Los besugos me parecían ridículos con sus trajes y sus corbatas. No me daban miedo. Me daban risa. Me los imaginaba tragándose sus maletines repletos de billetes hasta reventar. Sintiéndome niña, les saqué la lengua, les insulté, les hice un corte de mangas, les escupí. Y ellos no reaccionaron. Estaban ahí parados, mirándome con sus ojos vacíos. Ya no los veía como un muro. Al renacer, gracias a las mariposas de amor de los espectadores de Circo Aleinad, yo había logrado derribar el muro.

¿Qué eran entonces esos besugos? ¿Cascotes? ¿Basura? Sí, había algo de cascotes y basura en ellos, en sus caras indefensas y estúpidas. Pero eran más ridículos que eso.

Eran verdaderos patitos feos…

¡Claro! Acababa de dar con su verdad oculta. Las personas que llegaban a ser besugos no eran más que patitos feos. Detrás de sus máscaras. Por debajo de su poder de humo. ¿Y qué princesa puede enamorarse de un patito feo? ¡Ninguna!

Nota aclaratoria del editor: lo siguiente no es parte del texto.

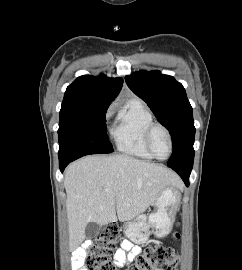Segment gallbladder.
I'll return each mask as SVG.
<instances>
[{
    "mask_svg": "<svg viewBox=\"0 0 242 270\" xmlns=\"http://www.w3.org/2000/svg\"><path fill=\"white\" fill-rule=\"evenodd\" d=\"M100 227L97 223L90 222L85 228V234L88 238H94L99 233Z\"/></svg>",
    "mask_w": 242,
    "mask_h": 270,
    "instance_id": "gallbladder-1",
    "label": "gallbladder"
}]
</instances>
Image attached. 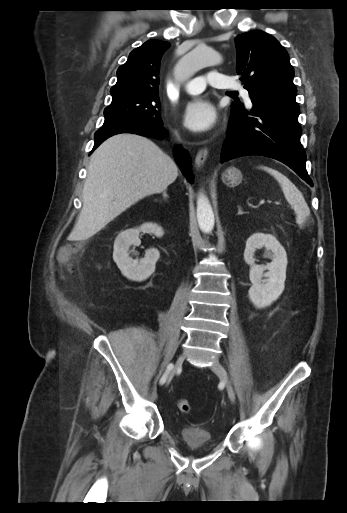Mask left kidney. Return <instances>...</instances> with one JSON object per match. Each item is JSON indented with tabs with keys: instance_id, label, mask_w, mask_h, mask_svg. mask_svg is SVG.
<instances>
[{
	"instance_id": "5707ae66",
	"label": "left kidney",
	"mask_w": 347,
	"mask_h": 513,
	"mask_svg": "<svg viewBox=\"0 0 347 513\" xmlns=\"http://www.w3.org/2000/svg\"><path fill=\"white\" fill-rule=\"evenodd\" d=\"M263 247L273 252V260L267 265H257L254 253ZM244 260L250 266L249 278L252 286L248 294L251 302L257 308L271 305L284 290L288 263L284 247L271 234L254 233L246 241ZM265 270L268 271L264 273Z\"/></svg>"
}]
</instances>
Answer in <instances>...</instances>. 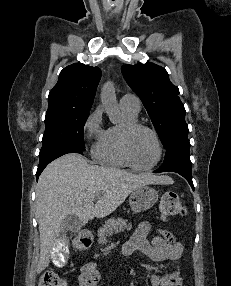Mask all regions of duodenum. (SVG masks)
Returning a JSON list of instances; mask_svg holds the SVG:
<instances>
[{
	"label": "duodenum",
	"instance_id": "obj_1",
	"mask_svg": "<svg viewBox=\"0 0 231 286\" xmlns=\"http://www.w3.org/2000/svg\"><path fill=\"white\" fill-rule=\"evenodd\" d=\"M92 242L93 235L91 233H85L77 239L76 247L79 250H86L91 246Z\"/></svg>",
	"mask_w": 231,
	"mask_h": 286
}]
</instances>
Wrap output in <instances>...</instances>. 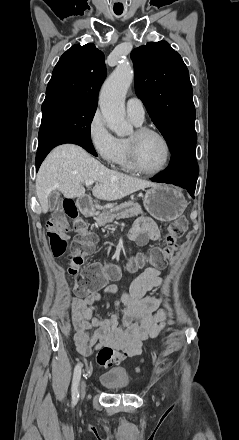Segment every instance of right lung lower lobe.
<instances>
[{"mask_svg": "<svg viewBox=\"0 0 239 440\" xmlns=\"http://www.w3.org/2000/svg\"><path fill=\"white\" fill-rule=\"evenodd\" d=\"M64 143H74L82 146L89 153L97 156V153L92 145L90 137L76 132H65L47 136L39 141L38 150L36 154V170L39 169L42 161L47 154L57 145Z\"/></svg>", "mask_w": 239, "mask_h": 440, "instance_id": "98d812e1", "label": "right lung lower lobe"}]
</instances>
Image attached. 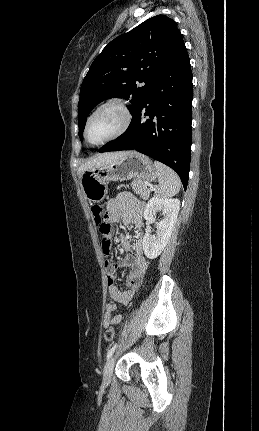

Por eso los pobres y los esclavos pagan el pato, pensé. Era la manera que tenía aquella pandilla de patitos feos de volverse cisne. Era su cruel venganza contra ese destino que les impedía recibir la bendición del amor.

—¡Farsantes! ¡Resentidos! –exclamé al percibir su ridícula pequeñez de patito feo.

Entonces se produjo la transformación. Desaparecieron los trajes, las corbatas y los maletines repletos de dinero. Y los temibles besugos quedaron reducidos a patitos horribles, de un color sucio, con cuatro plumas peladas y mal puestas. Tenían las alas atrofiadas. Sus patas eran demasiado gruesas y demasiado cortas. Sus ojos estaban torcidos. El pico era ancho y abombado. En la cabeza les había crecido un mechón de pelo como estropajo. Y la cola era tan despareja que resultaba chistosa.

—No me puedo creer que vosotros hayáis llevado a la ruina al mundo –les dije, pasmada.

Los patitos feos se pusieron a decir cua—cua, montando alboroto, como niños malcriados.

Es alucinante, me dije, frotándome la cara. Pero cierto. Aquella pandilla de patitos feos gobernaba el mundo. Con sus bancos y su maquinaria de poder. Eran muchos los pobres y esclavos que estaban sometidos a ellos, a sus perversas reglas del juego que los habían transformado de patitos feos en temibles besugos.

No estoy dispuesta a que un patito feo resentido compre mi felicidad, pensé, echándome a reír delante de los picos de aquellas ridículas criaturas.

—¡Vuestro dinero no representa nada para mí! –les dije—. ¡Nunca conseguiréis hacerme sentir en deuda con vosotros! ¡No dejaré que aseguréis mi infelicidad con vuestros seguros, vuestros préstamos y vuestras tarjetas de crédito! ¡Seré libre! Seré un cisne, aunque os pese, y algún día conquistaré el amor que vosotros no os merecéis, que nunca podréis tener, ridículos patitos feos.

Al oírme, los patitos feos enloquecieron de rabia. Pero sólo podían decir cua—cua y montar alboroto como niños malcriados. Porque yo les había quitado sus máscaras y los veía tal como eran.

Ojalá los pobres del Tercer Mundo y el Cuarto Mundo y los esclavos del Primer Mundo pudiesen verlos ahora, pensé. Entonces se acabarían para siempre los cuentos chinos de esos ridículos patitos feos que vivían resentidos por lo que eran en realidad, por debajo de las apariencias, de su engañosa máquina de poder formada por humo y números.

Le habían dado la vuelta a la realidad. Su estrategia consistía en hacer que los demás se sintiesen en deuda con ellos…

—¡Yo desmontaré vuestras mentiras! –les dije—. ¡Algún día! ¡Os lo prometo! Palabra de Daniela. Palabra de Aleinad.

Y los patitos feos sólo pudieron agitar sus alas atrofiadas y decir cua—cua.